All weights ship as **fp16** in [`cp500/infon-extract`](https://huggingface.co/cp500/infon-extract)
(the sparse model under `sparse/`).

## Dependencies

`torch`, `tokenizers`, `safetensors`, `numpy`. Optional `huggingface_hub` (only to download from
the Hub; pass a local dir otherwise — e.g. weights baked into a Lambda image).

## Design notes

- **Torch-only, parity-proven.** The mDeBERTa encoder (disentangled attention) and the BERT SPLADE
  encoder are reimplemented in pure torch and gated bit-close against the reference implementation
  (`tests/test_parity.py` 9.5e-5, `tests/test_bert_parity.py` 1e-5).
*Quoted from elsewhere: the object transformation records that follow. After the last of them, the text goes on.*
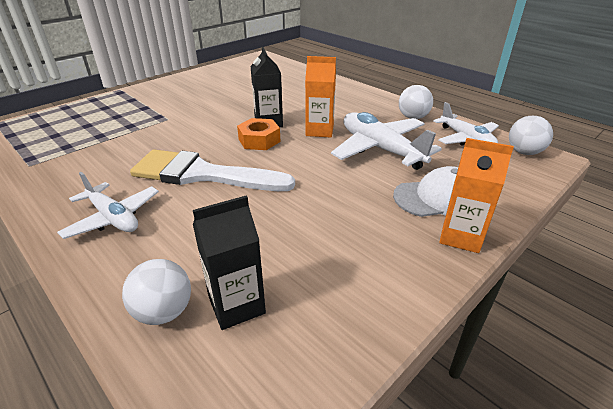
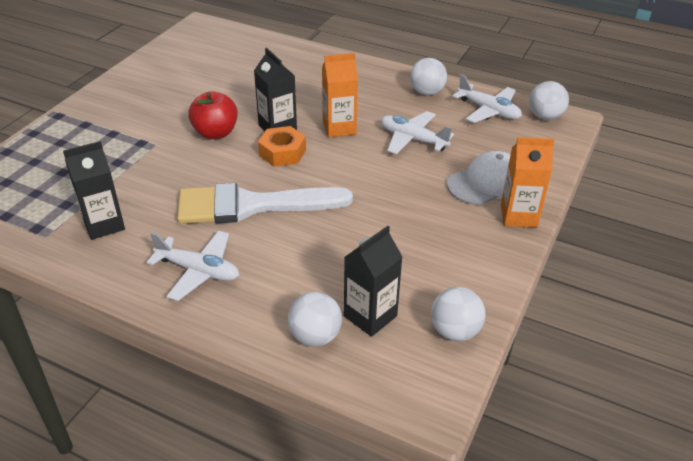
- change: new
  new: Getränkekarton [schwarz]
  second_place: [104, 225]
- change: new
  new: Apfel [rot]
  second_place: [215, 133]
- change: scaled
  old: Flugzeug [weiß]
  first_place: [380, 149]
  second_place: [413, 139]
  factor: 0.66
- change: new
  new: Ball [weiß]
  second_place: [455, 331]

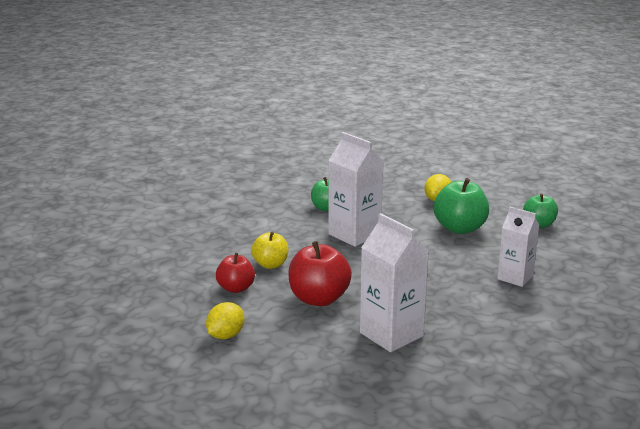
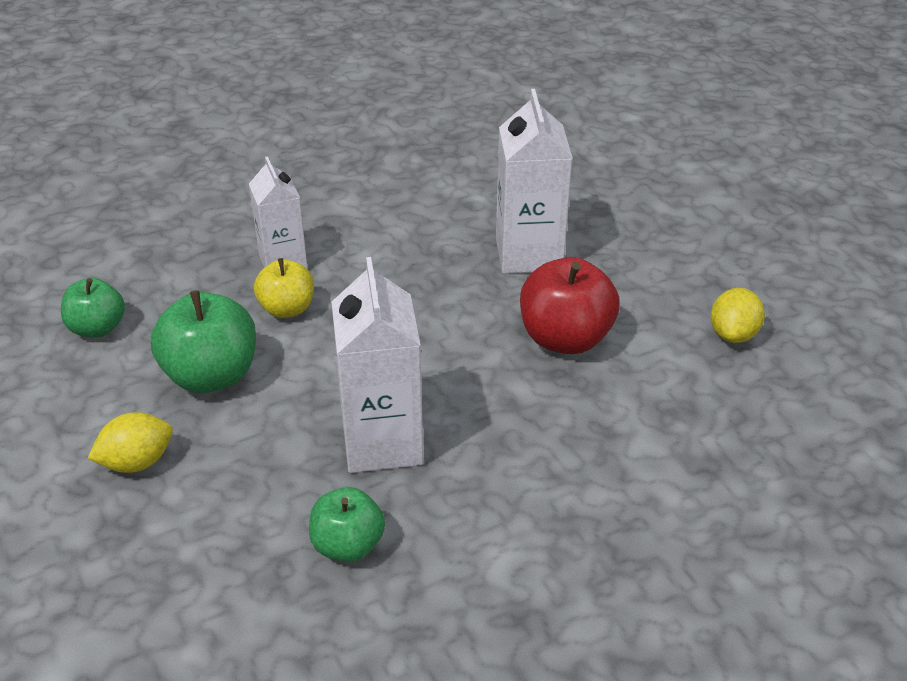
- change: shifted
  old: Apfel [gelb]
  first_place: [270, 264]
  second_place: [287, 309]
- change: rotated
  old: Zitrone [gelb]
  first_place: [225, 335]
  second_place: [733, 334]
  degrees: -45
- change: gone
  old: Apfel [rot]
  first_place: [236, 288]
The full decode is gated
  against the reference implementation (`tests/test_decode_parity.py`, exact on EN/JA/KO).
- **CJK grounding.** A subword splitter + char-offset grounding make Japanese/Korean ground at
  100% (the base span-extraction architecture whitespace-splits and fails on spaceless CJK).
- **Precision vs recall, separated.** `extract()` applies an exact-span argmax filter (one
  canonical type per span, nesting preserved). The SPLADE head supplies the multi-label / implicit
  recall channel as `splade_terms` — feeding an inverted index, a SQL `splade_terms` side-table,
  and the term↔infon bipartite incidence a Sheaf GNN expands.
- **Triple-level grounding filter (on by default).** `extract()` / `extract_doc()` run a measured
  precision filter (`decode_filter.filter_infons`): it drops the predicates an adversarial
  grounding audit found ~95–100% non-grounded (`supplies`, `partner`, `competes_with` — the
  relation head fires them from the document theme, not the connecting clause), plus self-loops and
  non-entity (quantity/currency/spec) objects. On the audited set this lifts grounded precision
  29.5%→58% and cuts hallucination 16.7%→6% while retaining 93.5% of truly-grounded infons. Pass
  `filter_triples=False` for raw, unfiltered output.
- **fp16 only.** int8-dynamic was measured to *hurt* the extraction model (grounding 14→5 spans,
  and larger on disk because the embedding table stays fp32); fp16 is the shipped artifact.

## Consumer contract

`extract_doc()` returns the same `{"anchors","infons","stats"}` envelope, with each infon dict
carrying `subject / predicate / object / polarity(int) / mass{supports,refutes,theta} / span /
confidence / relation_type / tense / anchors`, so it is a drop-in for the downstream ingest
pipeline + Memgraph writer + MCTS/IKL readers. See `tests/test_consumer_contract.py`.

## License

Apache-2.0.